Saturday, January 19, 2019

Running on two tracks

Currently reading Hard-Boiled Wonderland and the End of the World. Rereading actually, after a few years in between. Reading it again brings back images of Rumford, Rhode Island, although I don't think I was still living there when I read it. Maybe I toted a copy with me on a couple of shopping trips?

In any case, it was fascinating then and it's fascinating now. Perhaps in different ways. The thing to understand is that the title indicates the modes the book is working in. Half of it is hard-boiled, but in a strange way. The narrator winds up in tough situations, but is mostly just prickly. The other half takes place at the end of the world, but more in a sense of "the edge of the map" than in any kind of conventional eschatology.

The reason these two narratives are veering away from each other is disturbing in one sense. In another, each of us contain contrasting multitudes. Isn't that a good thing?

Thursday, January 17, 2019

Press return

Typewriters are not much used for typing anymore. I mean, this is an understatement. But they can still serve in another function. As a musical instrument the manual typewriter is filled with sprightly energy.



It doesn't just work in classical music either. Brian Eno, thinking outside the box, worked a typewriter solo into his Taking Tiger Mountain by Strategy track "China My China." It adds to what was already a treacherous, unstable rhythm, reflective of the global politics the song explores.

Tuesday, January 15, 2019

Meeses

Ever see a mouse run? It's quite a sight. Not only are they small, but their legs aren't even very long in proportion. Yet they can really book it. Seems to have something to do with their flexible spines.

Their coloring isn't exciting. If  mouse isn't specially bred it's likely to be an undistinguished greyish brownish. But this is a great all-purpose camouflage.

Really their only weakness is that they seem compelled to live around humans. Not counting pet mice, this never ends happily.

Sunday, January 13, 2019

cheers

I picked up a wine glass today. Just a single one. And yes, "picked up" is the right word.

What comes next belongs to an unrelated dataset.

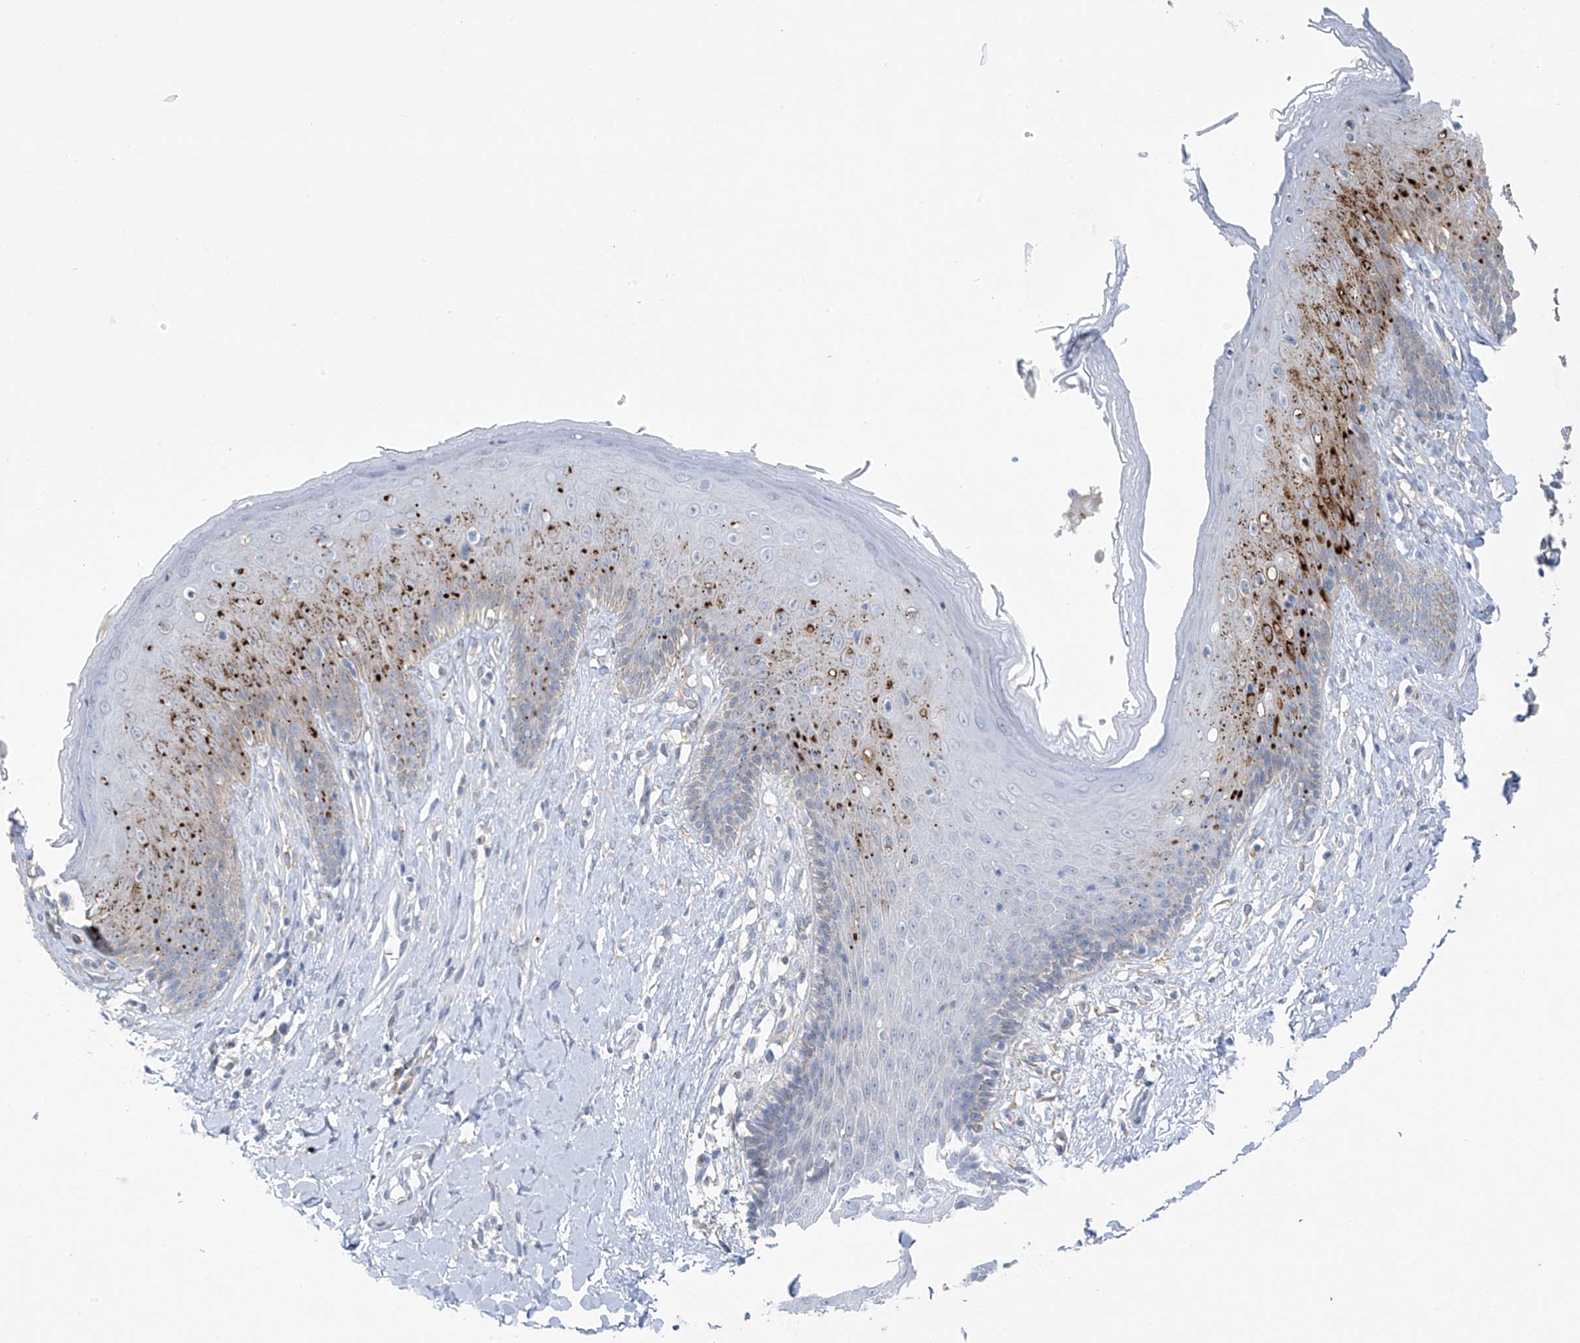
{"staining": {"intensity": "moderate", "quantity": "25%-75%", "location": "cytoplasmic/membranous"}, "tissue": "skin", "cell_type": "Epidermal cells", "image_type": "normal", "snomed": [{"axis": "morphology", "description": "Normal tissue, NOS"}, {"axis": "morphology", "description": "Squamous cell carcinoma, NOS"}, {"axis": "topography", "description": "Vulva"}], "caption": "Immunohistochemistry (IHC) staining of unremarkable skin, which demonstrates medium levels of moderate cytoplasmic/membranous expression in about 25%-75% of epidermal cells indicating moderate cytoplasmic/membranous protein staining. The staining was performed using DAB (3,3'-diaminobenzidine) (brown) for protein detection and nuclei were counterstained in hematoxylin (blue).", "gene": "ZNF793", "patient": {"sex": "female", "age": 85}}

I stopped at a bus stop early in the afternoon. I'm not a bus, but I was waiting for one. And on the metal bench it's too cold to sit on, there was a little wine glass. Remnants of wine were in the bottom, largely frozen.

This definitely seemed like a case of "waste not, want not." Especially since if you leave glassware out on the street like that, it's only a matter of time before some young hooligan will break it. Now I previously had one glass, the last of a set of four where the other three weren't so lucky. The old glass and the new-to-me one don't match, but you can't have everything.

Now how did it get to be there in the first place? I'm curious. Could have, I guess, been a wedding party where the reception was nearby and one of the guests went wandering off with the stemware.

Friday, January 11, 2019

Step into my orifice

Just watched David Cronenberg's eXistenZ. For various reasons I was sort of doing research on Cronenberg, and also this movie had always looked like it would be interesting. Which it is.

There's no point in describing the plot in much detail, since it winds up eating itself. But basic premise: Jennifer Jason Leigh is Allegra Miller, a world-famous video game designer in a future (?) where games are played on organic devices that plug into "bioports" in your spine. Jude Law is Ted Pikul, a junior publicity flak pressed into service as her bodyguard when an anti-game sect of "realists" marks her for death. He's never had a bioport because of a "phobia about being penetrated", and that's less a double entendre than just an entendre. Nonetheless they both escape into eXistenZ, her new game.

There's certainly a strange blurring of real and artificial here. While you expect to see video games and new tech in general introduced in spotless retreats, this one seems to be getting introduced in a church basement. Also the panoply of bad movie accents on display—British actor Law isn't playing a Canadian so much as he is a goober—get worked into a pretty good joke.

This seems to be the end of the line for a certain kind of Cronenberg movie, the kind he was making for micro-budgets back in the seventies. More recent films of his have been pitched more at the mainstream, or at least look it. A History of Violence was indeed violent, but in a blunt way. eXistenZ lets him bring out his grotesque sci-fi body horror toys one more time.

Wednesday, January 9, 2019

Hava Nagila

As of today I am a certified Microsoft Word user. Which I guess is the closest I can expect to giving a bar mitzvah speech.

Taking certification exams for software is kind of nerve wracking. There's a lot of factors that go into it. Certainly the fact that the questions on the final diverge greatly from those on the practice tests is part of it. And you can't look anything up.

The first sight of that passing grade, though, brings a profound relief.

Monday, January 7, 2019

Per anmum

Not as funny right now because I've bottled herself in oblivion.


Okay, wow. The above passage was written probably like 45 minutes after I took NyQuil to make sure I had a restful night. What was I trying to say? Not that, but as a longtime fan of the poetry of Sylvia Plath it's nice to know that I have a little bit of her bubbling under the skin.